We strolled around the 4-story mall and after bypassing the McDonalds, KFC, etc., we found a sit-down restaurant that served Brazilian food.  Luckily, they had one menu in English, and we decided to try the Caboclo Pirarucu which was grilled pirarucu fillet (Amazon river fish, said to be biggest fresh water fish in the world), topped with rice in tucupi (a yellow sauce extracted from wild manioc root in Brazil's Amazon jungle and jambu (a fruit originating from India but when introduced in Brazil, it gained a lot of prominence mainly in the North and Northeast regions due to its reddish fruits.), shrimp grilled in garlic and olive oil, fried pacová (a species of plant in the family Araceae, native to southeastern Brazil), bananas and finished with Brazil nuts.  We also ordered Cassava fries and some mini cod cakes.  Chris ordered a Bohemia (oldest beer in Brazil) while I had a margarita but also some of his beer.

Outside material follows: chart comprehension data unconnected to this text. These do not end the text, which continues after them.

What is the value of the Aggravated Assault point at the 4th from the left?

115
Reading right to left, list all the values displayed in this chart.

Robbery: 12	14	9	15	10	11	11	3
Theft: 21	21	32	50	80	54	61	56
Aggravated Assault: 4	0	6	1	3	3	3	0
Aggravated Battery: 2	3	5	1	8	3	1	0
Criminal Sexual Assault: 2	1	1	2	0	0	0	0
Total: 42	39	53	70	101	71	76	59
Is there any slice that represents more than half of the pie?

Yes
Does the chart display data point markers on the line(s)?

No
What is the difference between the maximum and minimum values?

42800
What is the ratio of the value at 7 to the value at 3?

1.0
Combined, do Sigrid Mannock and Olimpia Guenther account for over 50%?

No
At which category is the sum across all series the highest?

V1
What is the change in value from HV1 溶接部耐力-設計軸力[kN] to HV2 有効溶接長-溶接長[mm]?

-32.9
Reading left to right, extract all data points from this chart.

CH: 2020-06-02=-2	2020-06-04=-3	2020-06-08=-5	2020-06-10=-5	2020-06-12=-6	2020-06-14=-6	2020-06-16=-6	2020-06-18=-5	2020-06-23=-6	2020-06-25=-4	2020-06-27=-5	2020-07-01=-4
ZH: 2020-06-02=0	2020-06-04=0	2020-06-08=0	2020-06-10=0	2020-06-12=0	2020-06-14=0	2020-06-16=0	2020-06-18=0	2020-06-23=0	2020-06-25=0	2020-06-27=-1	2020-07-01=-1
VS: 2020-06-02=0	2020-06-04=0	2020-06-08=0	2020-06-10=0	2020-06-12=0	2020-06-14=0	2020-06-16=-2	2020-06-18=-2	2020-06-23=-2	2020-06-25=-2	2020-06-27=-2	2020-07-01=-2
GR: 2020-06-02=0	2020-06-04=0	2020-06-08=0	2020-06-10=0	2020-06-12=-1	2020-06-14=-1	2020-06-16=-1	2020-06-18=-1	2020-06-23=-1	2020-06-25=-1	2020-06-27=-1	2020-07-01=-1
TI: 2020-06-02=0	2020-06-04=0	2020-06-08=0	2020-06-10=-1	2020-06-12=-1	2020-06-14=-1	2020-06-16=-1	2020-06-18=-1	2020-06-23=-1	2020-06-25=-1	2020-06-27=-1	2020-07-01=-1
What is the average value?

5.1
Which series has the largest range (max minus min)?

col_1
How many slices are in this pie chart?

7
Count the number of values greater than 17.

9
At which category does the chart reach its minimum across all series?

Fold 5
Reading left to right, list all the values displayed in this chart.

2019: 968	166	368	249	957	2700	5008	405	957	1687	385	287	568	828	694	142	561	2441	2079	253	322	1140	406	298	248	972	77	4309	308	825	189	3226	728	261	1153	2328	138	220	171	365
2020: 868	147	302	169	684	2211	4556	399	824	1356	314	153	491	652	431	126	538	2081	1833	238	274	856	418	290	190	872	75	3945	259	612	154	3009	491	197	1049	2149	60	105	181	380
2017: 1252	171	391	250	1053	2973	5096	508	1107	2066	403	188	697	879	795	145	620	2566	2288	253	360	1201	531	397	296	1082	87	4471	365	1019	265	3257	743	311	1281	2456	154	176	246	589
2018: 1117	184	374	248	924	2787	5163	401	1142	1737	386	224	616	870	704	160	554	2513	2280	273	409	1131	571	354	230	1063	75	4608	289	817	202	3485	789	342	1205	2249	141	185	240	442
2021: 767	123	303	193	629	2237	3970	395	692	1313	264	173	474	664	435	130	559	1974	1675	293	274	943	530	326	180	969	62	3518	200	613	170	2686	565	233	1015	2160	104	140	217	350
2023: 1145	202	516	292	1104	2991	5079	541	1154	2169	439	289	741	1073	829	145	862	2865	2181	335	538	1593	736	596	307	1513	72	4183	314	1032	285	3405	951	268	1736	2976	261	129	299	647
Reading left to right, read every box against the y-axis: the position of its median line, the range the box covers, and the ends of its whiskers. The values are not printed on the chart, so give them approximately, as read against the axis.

It was quite good.



Pirarucu

After lunch, I convinced Chris to return to the gelato stand we had passed on our way in...a nice finish to our lunch/dinner.


Walking home a very different way (Chris's suggestion) we stumbled (literally, given their “sidewalks” are nothing more than discarded pieces of concrete and cobble with wire strewn across them) across to a Carrefour (a Costco size store that everyone buys everything from) and after finding the single employee who could speak English (he spent a year in Indiana!) Chris was able to buy us some drinking water plus was also talked into buying two cans of Guarana Bare’ (their local Amazon plant stimulant) which we’ll try later today 

 

Returning to the hotel, I took a short nap while Chris watched a variety of Brazilian TV and a bit of BBC (of the >100 satellite TV channels available from our room, this was the only one in English, as even FOX, ESPN, and other well known networks were all broadcast in Portuguese).  Considering our significant sleep deprivation, we turned off our room lights by 8pm.


Tuesday, November 5


Our AC stopped working shortly after we went to bed but as the room had cooled significantly we slept fine. After at least 10 hours of sleep, I awoke about 8 AM.  The room was hot again but we experimented a bit and discovered that we needed to remove the key card, let the electricity go off and then start it again, this seems to be the trick or maybe they just turn it off at night...we are still experimenting.


This morning we have hung around the hotel spending some time in the lobby after breakfast.  A woman we had met in the elevator the other day, sat down to chat with us.  She is a geographer from Poland (Univ. Warsaw) and is here in Manaus to give a scientific talk at a small local research institute. She is part of a larger group of researchers studying zoonoses (diseases that pass across species, particularly from animals to humans).  


I have been working on my blog and Chris has explored some.  He headed up to the 18th floor to see the pool and take some pictures of the city.  Looking around, it is hard to imagine that we are in the middle of the Amazon Jungle.






I will spend the rest of the day reading and awaiting news of the election.  We meet up with our Road Scholar group tomorrow morning.